### Written task
From the rows below, give as a JSON list of strings every line between the one containing "5. Jogos morta" and the one containing "sendo construído e o", inclusive, with one string per line and no blank lines.
Start of Block
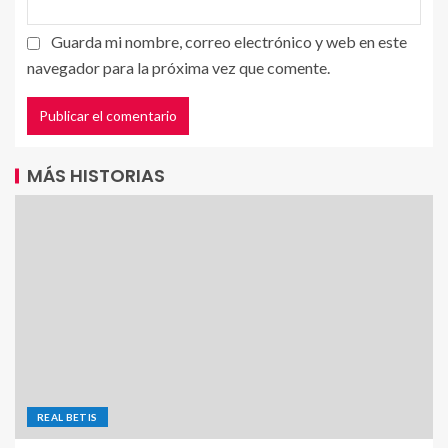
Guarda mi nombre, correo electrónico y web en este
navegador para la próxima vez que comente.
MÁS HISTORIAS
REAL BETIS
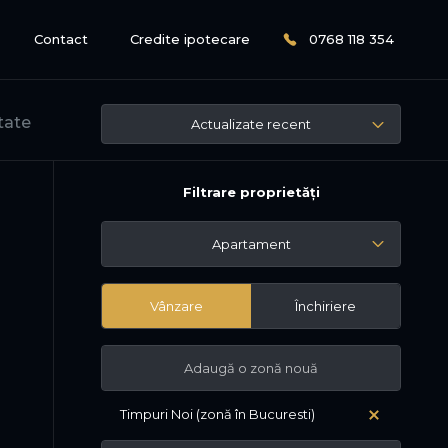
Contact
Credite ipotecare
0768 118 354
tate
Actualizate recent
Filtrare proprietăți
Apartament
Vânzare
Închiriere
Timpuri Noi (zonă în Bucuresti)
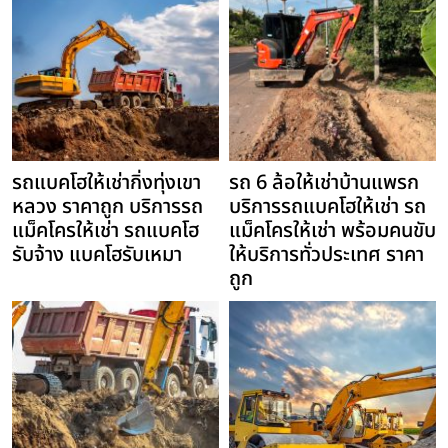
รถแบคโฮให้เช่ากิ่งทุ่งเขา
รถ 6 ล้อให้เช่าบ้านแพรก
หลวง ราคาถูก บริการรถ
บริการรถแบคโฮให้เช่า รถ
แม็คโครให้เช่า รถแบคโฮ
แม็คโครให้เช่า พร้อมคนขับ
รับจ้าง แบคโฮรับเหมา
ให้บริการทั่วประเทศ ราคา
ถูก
End of Block
Start of Block
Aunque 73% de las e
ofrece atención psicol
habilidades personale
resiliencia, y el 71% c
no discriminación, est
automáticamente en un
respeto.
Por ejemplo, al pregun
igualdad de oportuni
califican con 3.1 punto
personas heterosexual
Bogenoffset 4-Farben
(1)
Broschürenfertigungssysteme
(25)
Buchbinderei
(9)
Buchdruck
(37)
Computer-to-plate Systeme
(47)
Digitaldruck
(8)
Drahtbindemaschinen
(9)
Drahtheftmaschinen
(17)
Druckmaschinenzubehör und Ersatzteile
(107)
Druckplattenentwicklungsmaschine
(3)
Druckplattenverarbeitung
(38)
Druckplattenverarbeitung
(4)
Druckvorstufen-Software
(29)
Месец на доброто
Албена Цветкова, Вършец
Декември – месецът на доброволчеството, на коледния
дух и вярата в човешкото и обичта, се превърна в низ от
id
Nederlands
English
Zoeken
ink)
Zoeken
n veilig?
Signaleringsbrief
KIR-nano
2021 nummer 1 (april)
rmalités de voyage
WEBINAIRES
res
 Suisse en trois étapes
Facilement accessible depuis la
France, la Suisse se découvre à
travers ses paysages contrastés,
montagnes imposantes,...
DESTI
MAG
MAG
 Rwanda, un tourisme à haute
End of Block
Start of Block
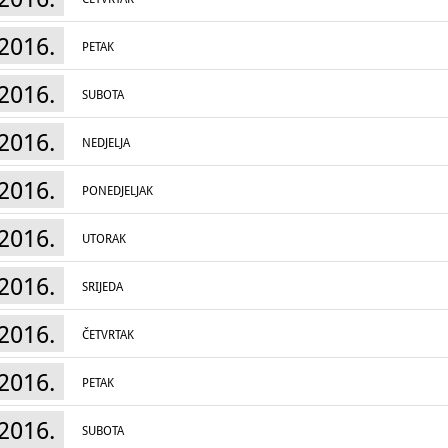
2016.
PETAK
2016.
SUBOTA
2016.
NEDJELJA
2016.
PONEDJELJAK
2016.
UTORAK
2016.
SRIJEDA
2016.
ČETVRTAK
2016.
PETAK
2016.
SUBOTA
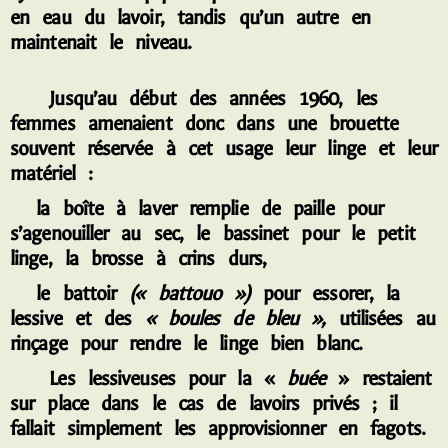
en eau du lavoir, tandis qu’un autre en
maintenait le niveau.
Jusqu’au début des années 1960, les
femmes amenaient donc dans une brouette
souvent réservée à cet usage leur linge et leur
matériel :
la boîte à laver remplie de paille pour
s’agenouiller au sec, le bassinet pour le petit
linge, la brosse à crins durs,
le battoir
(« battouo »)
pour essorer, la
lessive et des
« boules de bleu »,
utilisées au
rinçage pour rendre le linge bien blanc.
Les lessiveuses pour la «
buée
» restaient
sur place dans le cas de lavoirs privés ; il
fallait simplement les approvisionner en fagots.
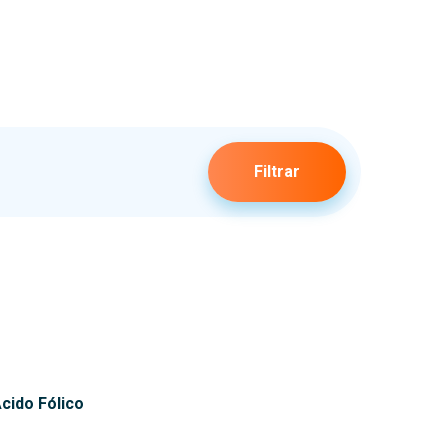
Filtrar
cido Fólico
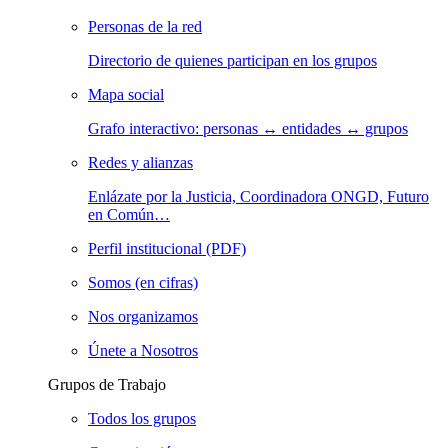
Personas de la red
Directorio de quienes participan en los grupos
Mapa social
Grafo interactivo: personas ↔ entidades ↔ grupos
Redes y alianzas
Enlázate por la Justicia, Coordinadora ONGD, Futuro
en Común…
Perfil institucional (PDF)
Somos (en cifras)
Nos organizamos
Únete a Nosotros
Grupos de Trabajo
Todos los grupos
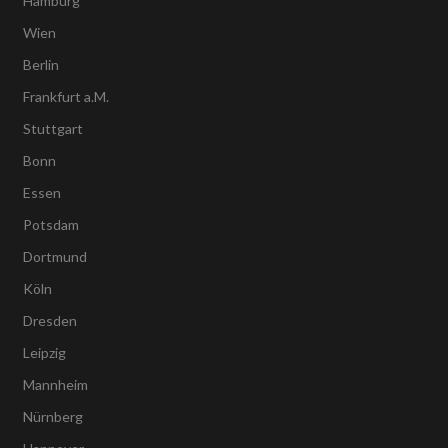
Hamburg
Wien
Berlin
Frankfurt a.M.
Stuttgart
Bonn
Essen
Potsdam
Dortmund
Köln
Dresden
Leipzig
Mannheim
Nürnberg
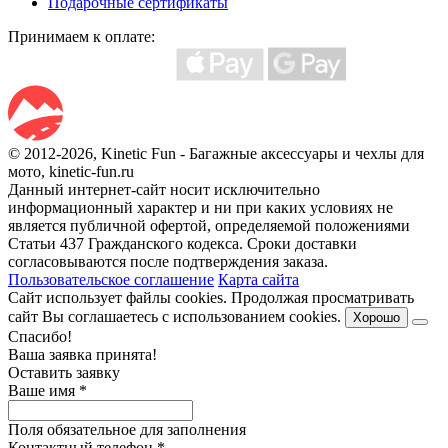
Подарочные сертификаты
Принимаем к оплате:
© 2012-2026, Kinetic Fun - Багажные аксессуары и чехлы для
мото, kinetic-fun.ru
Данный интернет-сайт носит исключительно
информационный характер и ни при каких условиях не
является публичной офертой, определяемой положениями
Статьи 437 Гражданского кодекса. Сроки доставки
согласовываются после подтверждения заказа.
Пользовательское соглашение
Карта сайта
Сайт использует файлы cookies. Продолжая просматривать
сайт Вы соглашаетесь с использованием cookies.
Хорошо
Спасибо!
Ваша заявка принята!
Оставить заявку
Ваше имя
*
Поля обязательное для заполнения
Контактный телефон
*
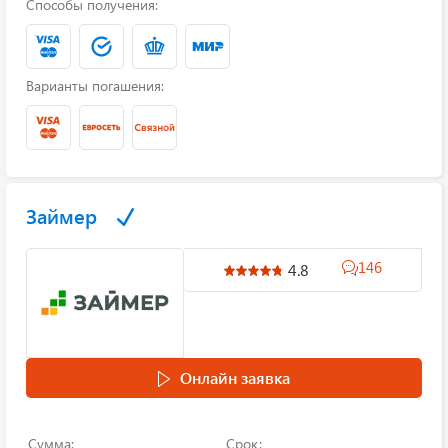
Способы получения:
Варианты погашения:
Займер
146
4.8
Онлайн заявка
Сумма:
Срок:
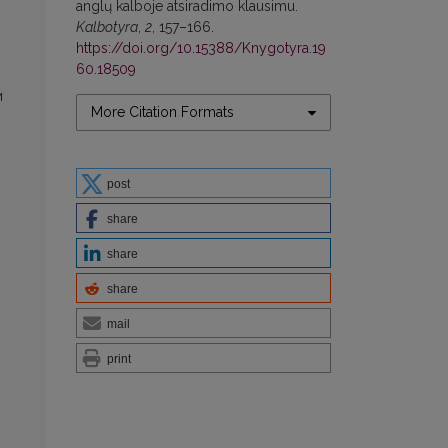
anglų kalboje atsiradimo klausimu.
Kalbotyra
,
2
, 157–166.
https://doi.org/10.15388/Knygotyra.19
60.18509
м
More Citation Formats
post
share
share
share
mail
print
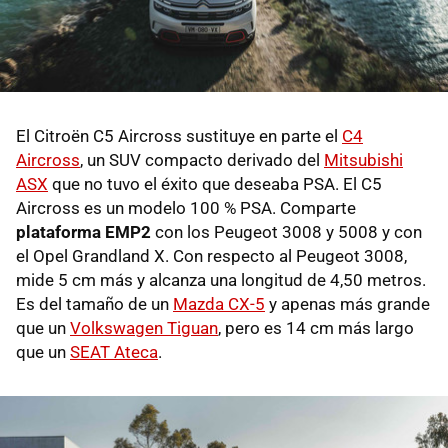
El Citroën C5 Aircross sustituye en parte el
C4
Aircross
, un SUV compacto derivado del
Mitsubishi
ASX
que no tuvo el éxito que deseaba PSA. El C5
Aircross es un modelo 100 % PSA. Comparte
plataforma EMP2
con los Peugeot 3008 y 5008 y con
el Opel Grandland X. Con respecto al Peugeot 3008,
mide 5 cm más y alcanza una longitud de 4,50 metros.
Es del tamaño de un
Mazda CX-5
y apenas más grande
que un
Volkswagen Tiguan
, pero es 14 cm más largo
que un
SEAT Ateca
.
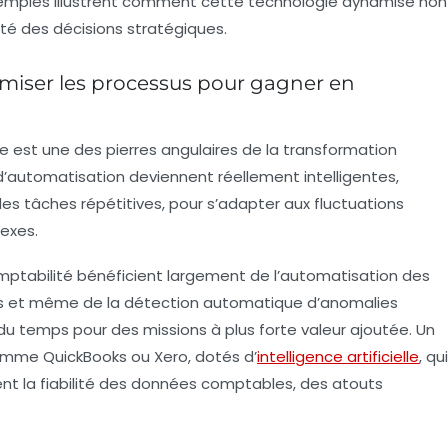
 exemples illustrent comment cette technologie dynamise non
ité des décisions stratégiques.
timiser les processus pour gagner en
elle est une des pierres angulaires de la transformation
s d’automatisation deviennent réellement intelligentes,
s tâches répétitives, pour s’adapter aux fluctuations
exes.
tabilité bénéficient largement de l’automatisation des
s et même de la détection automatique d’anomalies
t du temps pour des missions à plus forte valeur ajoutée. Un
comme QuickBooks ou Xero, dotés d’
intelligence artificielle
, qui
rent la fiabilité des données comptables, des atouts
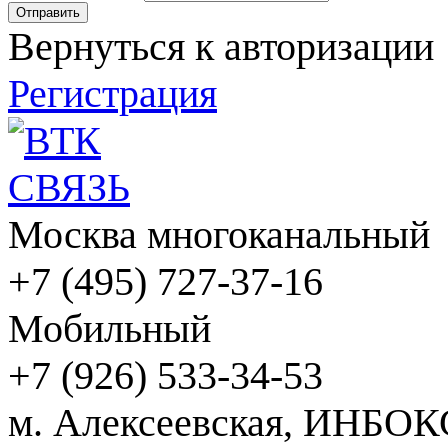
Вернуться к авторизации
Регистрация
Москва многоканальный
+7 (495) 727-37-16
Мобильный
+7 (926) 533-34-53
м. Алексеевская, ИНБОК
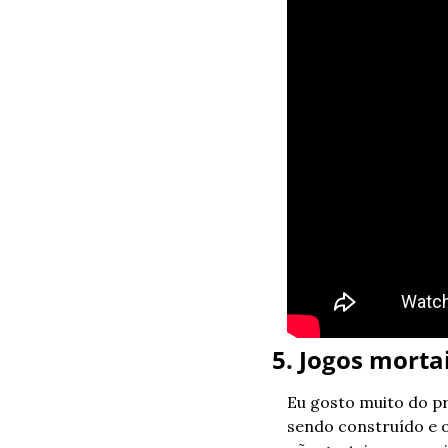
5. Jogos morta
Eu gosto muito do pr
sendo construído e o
End of Block
### Task response
[
  "5. Jogos morta",
  "Eu gosto muito do pr",
  "sendo construído e o"
]